The Center Mayfield was located not far from Severance, just up the street, a 1,200 seat house which was split and rather poorly, too, into three smaller theaters. The last time I saw a movie there was in early 1995, one of a few people in the house to watch Kenneth Branagh’s execrable Mary Shelley’s Frankenstein.

See, they’d cut up the theaters, but they hadn’t relocated the seats. In the middle theater, that may have been fine. But if you were in the left-hand theater (as I was) your seat would be angled slightly toward the right wall of the theater, you had to twist your spine a little to view the screen straight on. At that time I was awaiting a hernia operation and I do not remember ever being so uncomfortable in my life. And I was watching Mary Shelley’s Frankenstein.

Center Mayfield (2016)
Photo: Cinema Treasures
Not long after that experience, the Center Mayfield closed their doors. The following twenty-two years it languished, first as a Hollywood Video, then as a liquor store. A movie rental store with an actual marquee is not bad. A liquor store in a former movie house that couldn’t bother to remove the trappings of having more recently been a Hollywood Video, that was pathetic. January 2017, the entire building was bulldozed, and is currently a large, flooded pit.

The theater seats, however, had an afterlife. They were acquired by Dobama, and during the summer of 1995 were cleaned and installed in their former venue on Coventry until that company was evicted ten years later, in 2005.

A few years earlier, in 1992, business partners Charles Zuchowski and Morrie Zryl renovated the former Heights Art Theatre at the corner of Euclid Heights Boulevard and Coventry. Originally built in 1919, this movie house was best known for featuring pornographic films in the 1970s and 80s.

Centrum Theatre (1998)
Photo: cleveland.com
Rebranded the Centrum Theatre, I first saw a great many films from the 1990s there (Romeo + Juliet, When We Were Kings) as well as significant revivals. I had that rare opportunity few people have to first see Citizen Kane on a big screen, and also Orson Welles’s storied Othello.

Before we were married, my wife and I both worked at 1846 Coventry, in very the same building. I was down in the basement working as public relations director for Dobama (until 1998) and she was an editor for the Free Times up on the second floor. After work, we could walk around the corner to see a movie, just like that.

However, Zuchowski and Zryl sold the place shortly after the renovation, and the national distributor which had bought it sunk slowly into debt, giving up before the decade was out. The poster for the last film I saw there, Being John Malkovich, remained on display for the better part of 2000. Another company tried to revive the house but with little success. The Centrum has its final screening in 2003.

Meanwhile, Dobama Theatre had found a new home in the former YMCA space, now part of an expanded complex for the Cleveland Heights-University Heights Public Library. But they needed theater seats!

Guess where the theater seats came from? That’s right.

Annie Baker’s play The Flick follows the theme of disappointment in contemporary America set by her previous works like Circle Mirror Transformation and The Aliens. The story takes place in a rundown, independent movie house (in my mind I imagine the last days of the Center Mayfield) and the characters are an unlikely trio who manage and maintain the theater - we never see the owner - and set in the theater itself.

> _Data shown_:
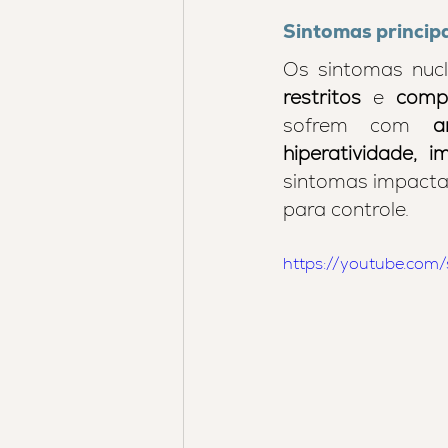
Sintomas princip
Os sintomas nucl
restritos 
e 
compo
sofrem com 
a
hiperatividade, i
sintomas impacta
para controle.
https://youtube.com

...

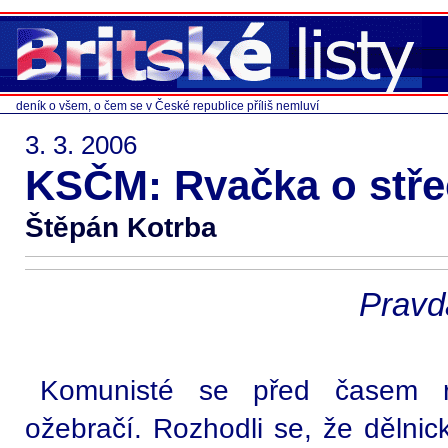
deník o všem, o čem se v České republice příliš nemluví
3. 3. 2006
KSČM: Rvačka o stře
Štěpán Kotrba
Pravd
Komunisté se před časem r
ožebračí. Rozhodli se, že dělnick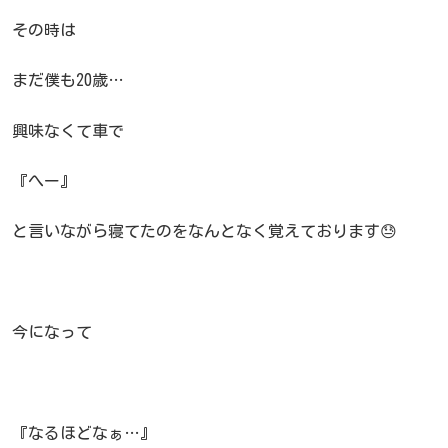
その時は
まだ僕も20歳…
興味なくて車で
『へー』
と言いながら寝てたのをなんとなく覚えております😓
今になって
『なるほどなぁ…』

> _Work to be completed_: Please answer from the passage about Cleveland movie houses: in what year was the Heights Art Theatre originally built? The records were drawn from a different source than the passage.

> _Expected answer_: It was originally built in 1919.